When
Where
Presenter:
Dr. Alireza Ghanbarpour
Abstract:
Degradation is a vital aspect of the proteostasis network, which orchestrates protein synthesis, folding, and turnover. Following synthesis, some proteins are stable for long periods, whereas others are degraded rapidly to allow new cellular functions or to remove damaged molecules. From bacteria to humans, intracellular degradation is chiefly mediated by ATP-dependent AAA+ proteases, including ClpXP and FtsH, which degrade abnormal proteins and reshape the proteome as cells respond to environmental stress or attacks by pathogens (1-3). Selective degradation depends on initial protease recognition of an unstructured degron sequence, typically at a terminus of a target protein, followed by ATP-powered unfolding of any native structure proximal to the degron and processive translocation of the unfolded polypeptide into a sequestered proteolysis chamber (4, 5).

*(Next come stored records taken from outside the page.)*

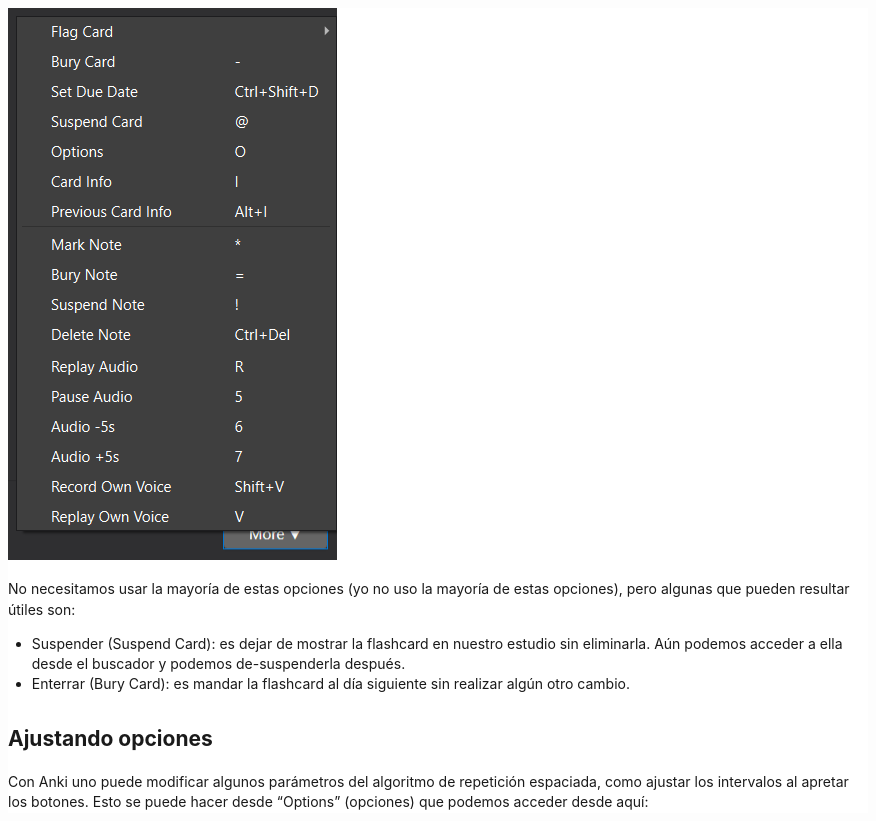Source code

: ![](/assets/images/more_options_reviewing.png)

No necesitamos usar la mayoría de estas opciones (yo no uso la mayoría de estas opciones), pero algunas que pueden resultar útiles son:

- Suspender (Suspend Card): es dejar de mostrar la flashcard en nuestro estudio sin eliminarla. Aún podemos acceder a ella desde el buscador y podemos de-suspenderla después.
- Enterrar (Bury Card): es mandar la flashcard al día siguiente sin realizar algún otro cambio.

## Ajustando opciones

Con Anki uno puede modificar algunos parámetros del algoritmo de repetición espaciada, como ajustar los intervalos al apretar los botones. Esto se puede hacer desde “Options” (opciones) que podemos acceder desde aquí:
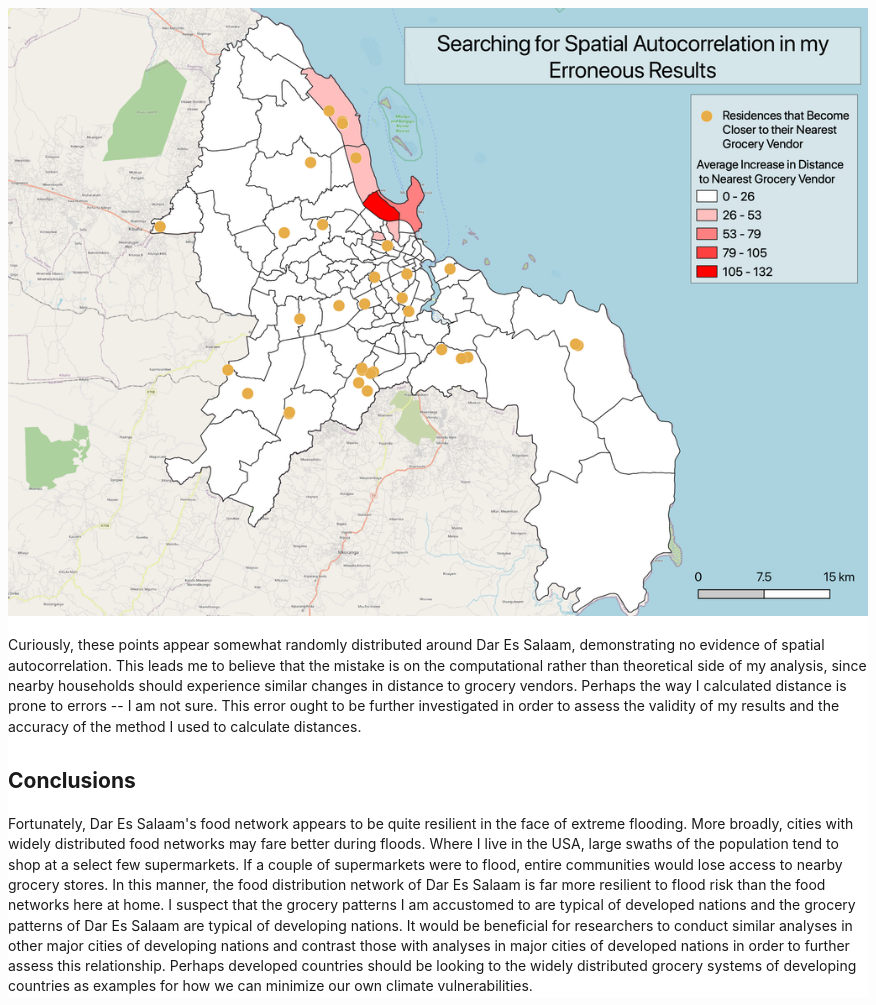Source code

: ![Searching for Spatial Autocorrelation in my Erroneous Results](images-for-report/SpatialAutocorrelation.png)

Curiously, these points appear somewhat randomly distributed around Dar Es Salaam, demonstrating no evidence of spatial autocorrelation.
This leads me to believe that the mistake is on the computational rather than theoretical side of my analysis, since nearby households should experience similar changes in distance to grocery vendors.
Perhaps the way I calculated distance is prone to errors -- I am not sure.
This error ought to be further investigated in order to assess the validity of my results and the accuracy of the method I used to calculate distances.

## Conclusions

Fortunately, Dar Es Salaam's food network appears to be quite resilient in the face of extreme flooding.
More broadly, cities with widely distributed food networks may fare better during floods.
Where I live in the USA, large swaths of the population tend to shop at a select few supermarkets.
If a couple of supermarkets were to flood, entire communities would lose access to nearby grocery stores.
In this manner, the food distribution network of Dar Es Salaam is far more resilient to flood risk than the food networks here at home.
I suspect that the grocery patterns I am accustomed to are typical of developed nations and the grocery patterns of Dar Es Salaam are typical of developing nations.
It would be beneficial for researchers to conduct similar analyses in other major cities of developing nations and contrast those with analyses in major cities of developed nations in order to further assess this relationship.
Perhaps developed countries should be looking to the widely distributed grocery systems of developing countries as examples for how we can minimize our own climate vulnerabilities.
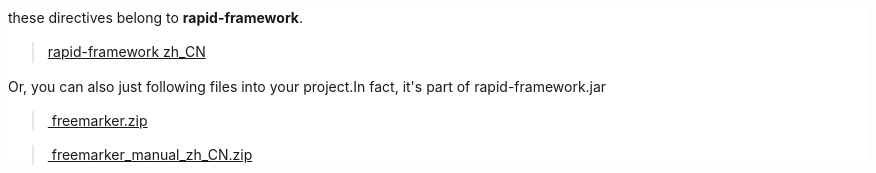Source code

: these directives belong to **rapid-framework**.

> [rapid-framework zh_CN](http://www.oschina.net/p/rapid-framework/)

Or, you can also just following files into your project.In fact, it's part of rapid-framework.jar

> <a title="directives" href="{{ site.url }}/static/download/freemarker/freemarker.zip"><i class="fa fa-fw fa-download"></i>&nbsp;freemarker.zip</a>

> <a title="directives" href="{{ site.url }}/static/download/freemarker/FreeMarker_2.3.23_Manual_zh_CN.zip"><i class="fa fa-fw fa-download"></i>&nbsp;freemarker_manual_zh_CN.zip</a>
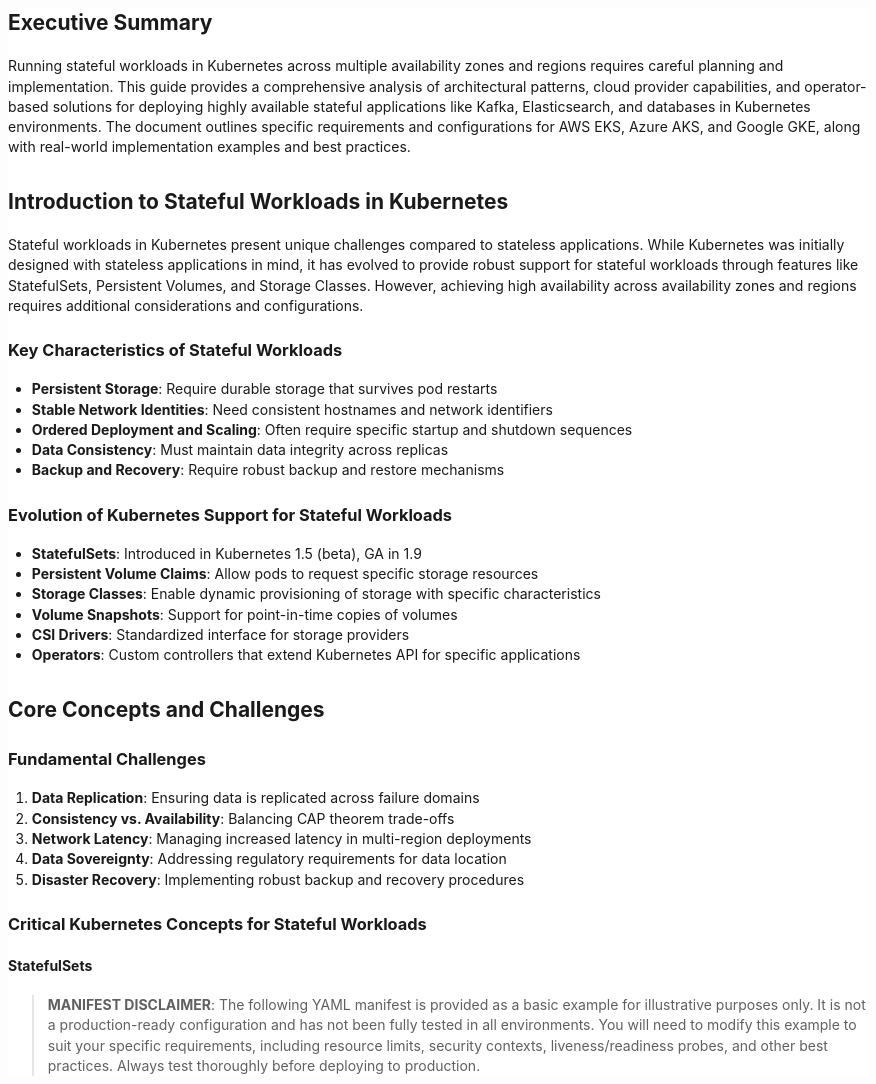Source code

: ## Executive Summary

Running stateful workloads in Kubernetes across multiple availability zones and regions requires careful planning and implementation. This guide provides a comprehensive analysis of architectural patterns, cloud provider capabilities, and operator-based solutions for deploying highly available stateful applications like Kafka, Elasticsearch, and databases in Kubernetes environments. The document outlines specific requirements and configurations for AWS EKS, Azure AKS, and Google GKE, along with real-world implementation examples and best practices.

## Introduction to Stateful Workloads in Kubernetes

Stateful workloads in Kubernetes present unique challenges compared to stateless applications. While Kubernetes was initially designed with stateless applications in mind, it has evolved to provide robust support for stateful workloads through features like StatefulSets, Persistent Volumes, and Storage Classes. However, achieving high availability across availability zones and regions requires additional considerations and configurations.

### Key Characteristics of Stateful Workloads

* **Persistent Storage**: Require durable storage that survives pod restarts
* **Stable Network Identities**: Need consistent hostnames and network identifiers
* **Ordered Deployment and Scaling**: Often require specific startup and shutdown sequences
* **Data Consistency**: Must maintain data integrity across replicas
* **Backup and Recovery**: Require robust backup and restore mechanisms

### Evolution of Kubernetes Support for Stateful Workloads

* **StatefulSets**: Introduced in Kubernetes 1.5 (beta), GA in 1.9
* **Persistent Volume Claims**: Allow pods to request specific storage resources
* **Storage Classes**: Enable dynamic provisioning of storage with specific characteristics
* **Volume Snapshots**: Support for point-in-time copies of volumes
* **CSI Drivers**: Standardized interface for storage providers
* **Operators**: Custom controllers that extend Kubernetes API for specific applications

## Core Concepts and Challenges

### Fundamental Challenges

1. **Data Replication**: Ensuring data is replicated across failure domains
2. **Consistency vs. Availability**: Balancing CAP theorem trade-offs
3. **Network Latency**: Managing increased latency in multi-region deployments
4. **Data Sovereignty**: Addressing regulatory requirements for data location
5. **Disaster Recovery**: Implementing robust backup and recovery procedures

### Critical Kubernetes Concepts for Stateful Workloads

#### StatefulSets

> **MANIFEST DISCLAIMER**: The following YAML manifest is provided as a basic example for illustrative purposes only. It is not a production-ready configuration and has not been fully tested in all environments. You will need to modify this example to suit your specific requirements, including resource limits, security contexts, liveness/readiness probes, and other best practices. Always test thoroughly before deploying to production.
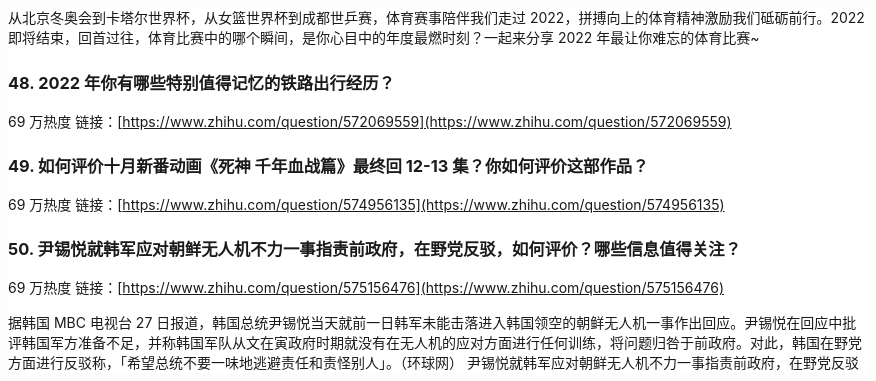 从北京冬奥会到卡塔尔世界杯，从女篮世界杯到成都世乒赛，体育赛事陪伴我们走过 2022，拼搏向上的体育精神激励我们砥砺前行。2022 即将结束，回首过往，体育比赛中的哪个瞬间，是你心目中的年度最燃时刻？一起来分享 2022 年最让你难忘的体育比赛~

### 48. 2022 年你有哪些特别值得记忆的铁路出行经历？
69 万热度 链接：[https://www.zhihu.com/question/572069559](https://www.zhihu.com/question/572069559)



### 49. 如何评价十月新番动画《死神 千年血战篇》最终回 12-13 集？你如何评价这部作品？
69 万热度 链接：[https://www.zhihu.com/question/574956135](https://www.zhihu.com/question/574956135)



### 50. 尹锡悦就韩军应对朝鲜无人机不力一事指责前政府，在野党反驳，如何评价？哪些信息值得关注？
69 万热度 链接：[https://www.zhihu.com/question/575156476](https://www.zhihu.com/question/575156476)

据韩国 MBC 电视台 27 日报道，韩国总统尹锡悦当天就前一日韩军未能击落进入韩国领空的朝鲜无人机一事作出回应。尹锡悦在回应中批评韩国军方准备不足，并称韩国军队从文在寅政府时期就没有在无人机的应对方面进行任何训练，将问题归咎于前政府。对此，韩国在野党方面进行反驳称，「希望总统不要一味地逃避责任和责怪别人」。（环球网） 尹锡悦就韩军应对朝鲜无人机不力一事指责前政府，在野党反驳

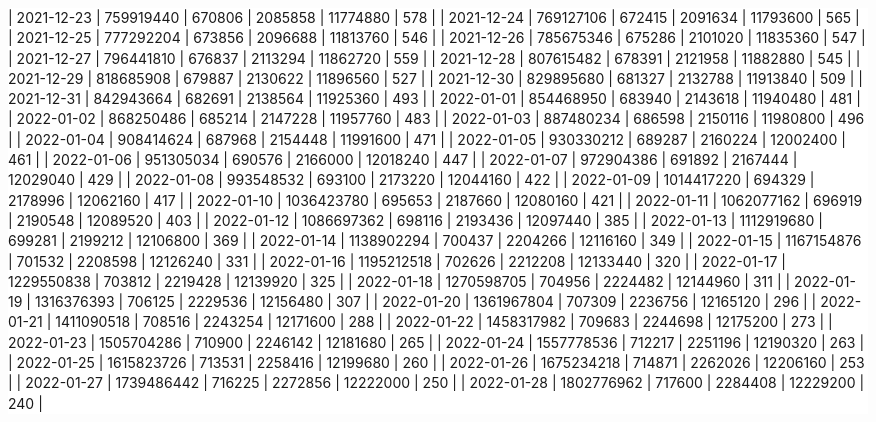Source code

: | 2021-12-23 | 759919440 | 670806 | 2085858 | 11774880 | 578 |
| 2021-12-24 | 769127106 | 672415 | 2091634 | 11793600 | 565 |
| 2021-12-25 | 777292204 | 673856 | 2096688 | 11813760 | 546 |
| 2021-12-26 | 785675346 | 675286 | 2101020 | 11835360 | 547 |
| 2021-12-27 | 796441810 | 676837 | 2113294 | 11862720 | 559 |
| 2021-12-28 | 807615482 | 678391 | 2121958 | 11882880 | 545 |
| 2021-12-29 | 818685908 | 679887 | 2130622 | 11896560 | 527 |
| 2021-12-30 | 829895680 | 681327 | 2132788 | 11913840 | 509 |
| 2021-12-31 | 842943664 | 682691 | 2138564 | 11925360 | 493 |
| 2022-01-01 | 854468950 | 683940 | 2143618 | 11940480 | 481 |
| 2022-01-02 | 868250486 | 685214 | 2147228 | 11957760 | 483 |
| 2022-01-03 | 887480234 | 686598 | 2150116 | 11980800 | 496 |
| 2022-01-04 | 908414624 | 687968 | 2154448 | 11991600 | 471 |
| 2022-01-05 | 930330212 | 689287 | 2160224 | 12002400 | 461 |
| 2022-01-06 | 951305034 | 690576 | 2166000 | 12018240 | 447 |
| 2022-01-07 | 972904386 | 691892 | 2167444 | 12029040 | 429 |
| 2022-01-08 | 993548532 | 693100 | 2173220 | 12044160 | 422 |
| 2022-01-09 | 1014417220 | 694329 | 2178996 | 12062160 | 417 |
| 2022-01-10 | 1036423780 | 695653 | 2187660 | 12080160 | 421 |
| 2022-01-11 | 1062077162 | 696919 | 2190548 | 12089520 | 403 |
| 2022-01-12 | 1086697362 | 698116 | 2193436 | 12097440 | 385 |
| 2022-01-13 | 1112919680 | 699281 | 2199212 | 12106800 | 369 |
| 2022-01-14 | 1138902294 | 700437 | 2204266 | 12116160 | 349 |
| 2022-01-15 | 1167154876 | 701532 | 2208598 | 12126240 | 331 |
| 2022-01-16 | 1195212518 | 702626 | 2212208 | 12133440 | 320 |
| 2022-01-17 | 1229550838 | 703812 | 2219428 | 12139920 | 325 |
| 2022-01-18 | 1270598705 | 704956 | 2224482 | 12144960 | 311 |
| 2022-01-19 | 1316376393 | 706125 | 2229536 | 12156480 | 307 |
| 2022-01-20 | 1361967804 | 707309 | 2236756 | 12165120 | 296 |
| 2022-01-21 | 1411090518 | 708516 | 2243254 | 12171600 | 288 |
| 2022-01-22 | 1458317982 | 709683 | 2244698 | 12175200 | 273 |
| 2022-01-23 | 1505704286 | 710900 | 2246142 | 12181680 | 265 |
| 2022-01-24 | 1557778536 | 712217 | 2251196 | 12190320 | 263 |
| 2022-01-25 | 1615823726 | 713531 | 2258416 | 12199680 | 260 |
| 2022-01-26 | 1675234218 | 714871 | 2262026 | 12206160 | 253 |
| 2022-01-27 | 1739486442 | 716225 | 2272856 | 12222000 | 250 |
| 2022-01-28 | 1802776962 | 717600 | 2284408 | 12229200 | 240 |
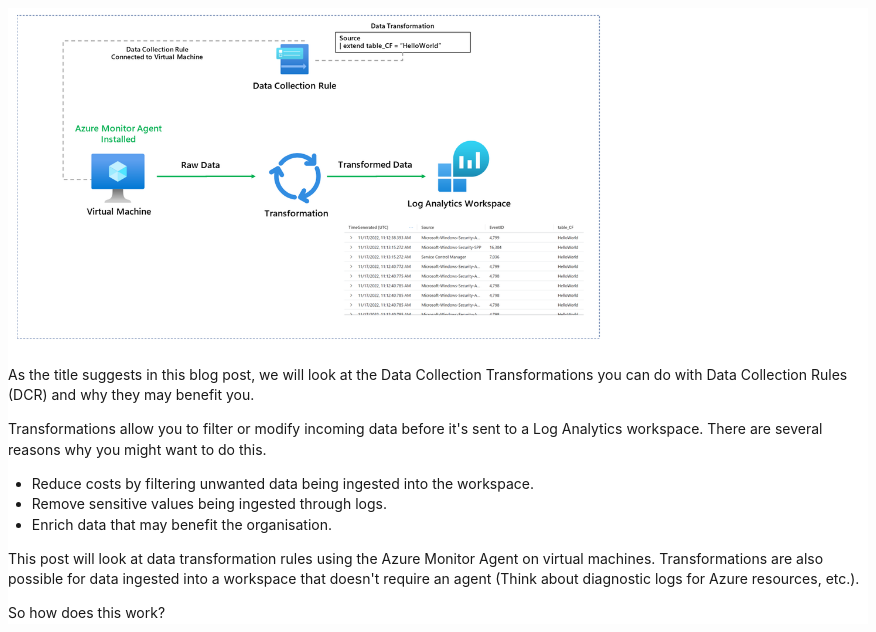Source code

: <img src="images/overview.png"
     alt="overview"
     style="float: middle; margin-right: 10px;"
     width="600" 
/>

As the title suggests in this blog post, we will look at the Data Collection Transformations you can do with Data Collection Rules (DCR) and why they may benefit you. 

Transformations allow you to filter or modify incoming data before it's sent to a Log Analytics workspace. There are several reasons why you might want to do this. 

- Reduce costs by filtering unwanted data being ingested into the workspace. 
- Remove sensitive values being ingested through logs.
- Enrich data that may benefit the organisation. 

This post will look at data transformation rules using the Azure Monitor Agent on virtual machines. Transformations are also possible for data ingested into a workspace that doesn't require an agent (Think about diagnostic logs for Azure resources, etc.).

So how does this work? 

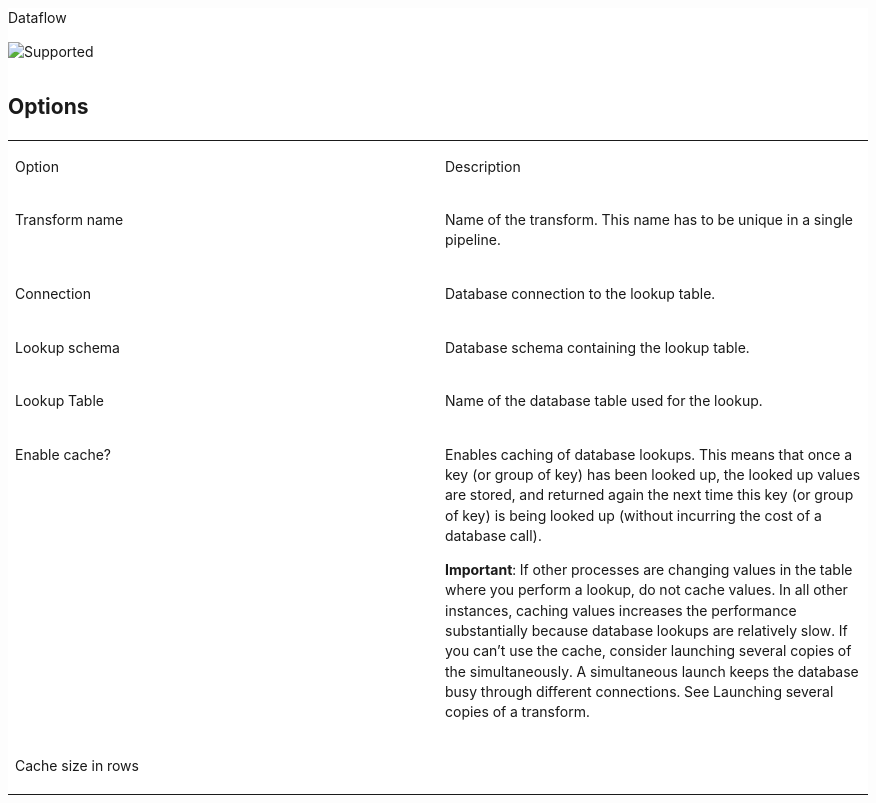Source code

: <td><p>Dataflow</p></td>
<td><div class="content">
<div class="paragraph">
<p><span class="image"><img src="../assets/images/check_mark.svg" alt="Supported" width="24" /></span></p>
</div>
</div></td>
</tr>
</tbody>
</table>
</div>
</div>
</div></td>
</tr>
</tbody>
</table>

</div>

</div>

<div class="sect1">

## Options

<div class="sectionbody">

<table>
<colgroup>
<col style="width: 50%" />
<col style="width: 50%" />
</colgroup>
<tbody>
<tr class="odd">
<td><p>Option</p></td>
<td><p>Description</p></td>
</tr>
<tr class="even">
<td><p>Transform name</p></td>
<td><p>Name of the transform. This name has to be unique in a single pipeline.</p></td>
</tr>
<tr class="odd">
<td><p>Connection</p></td>
<td><p>Database connection to the lookup table.</p></td>
</tr>
<tr class="even">
<td><p>Lookup schema</p></td>
<td><p>Database schema containing the lookup table.</p></td>
</tr>
<tr class="odd">
<td><p>Lookup Table</p></td>
<td><p>Name of the database table used for the lookup.</p></td>
</tr>
<tr class="even">
<td><p>Enable cache?</p></td>
<td><p>Enables caching of database lookups. This means that once a key (or group of key) has been looked up, the looked up values are stored, and returned again the next time this key (or group of key) is being looked up (without incurring the cost of a database call).</p>
<p><strong>Important</strong>: If other processes are changing values in the table where you perform a lookup, do not cache values. In all other instances, caching values increases the performance substantially because database lookups are relatively slow. If you can’t use the cache, consider launching several copies of the simultaneously. A simultaneous launch keeps the database busy through different connections. See Launching several copies of a transform.</p></td>
</tr>
<tr class="odd">
<td><p>Cache size in rows</p></td>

As degradation is irreversible, rigorous regulation is essential to avoid unintended proteolysis. Achieving such precision in a crowded cell (6, 7) is no small feat. How do AAA+ proteases achieve a high level of specificity but adapt their activities in response to environmental cues or developmental needs? Part of the answer is accessory adaptor proteins, which selectively facilitate or inhibit substrate recognition, but how adaptors function is poorly understood. My research investigates substrate specificity and adaptor function for two AAA+ proteases: membrane-bound FtsH, with special roles in membrane-protein degradation, and ClpXP, a cytoplasmic enzyme, employing a multidisciplinary approach that combines structural biology, in vitro reconstitution, biochemistry, and cellular assays. I will discuss cryo-EM structures and experiments that show that the conformation of the axial channel of ClpX is one determinant of substrate specificity (8), that reveal how an adaptor protein delivers a substrate to ClpX axial channel to enhance specificity (9), and that uncover a large complex of FtsH with additional membrane proteins that form an open cage-like structure around the protease, suggesting a novel model for substrate recognition by membrane anchored AAA proteases.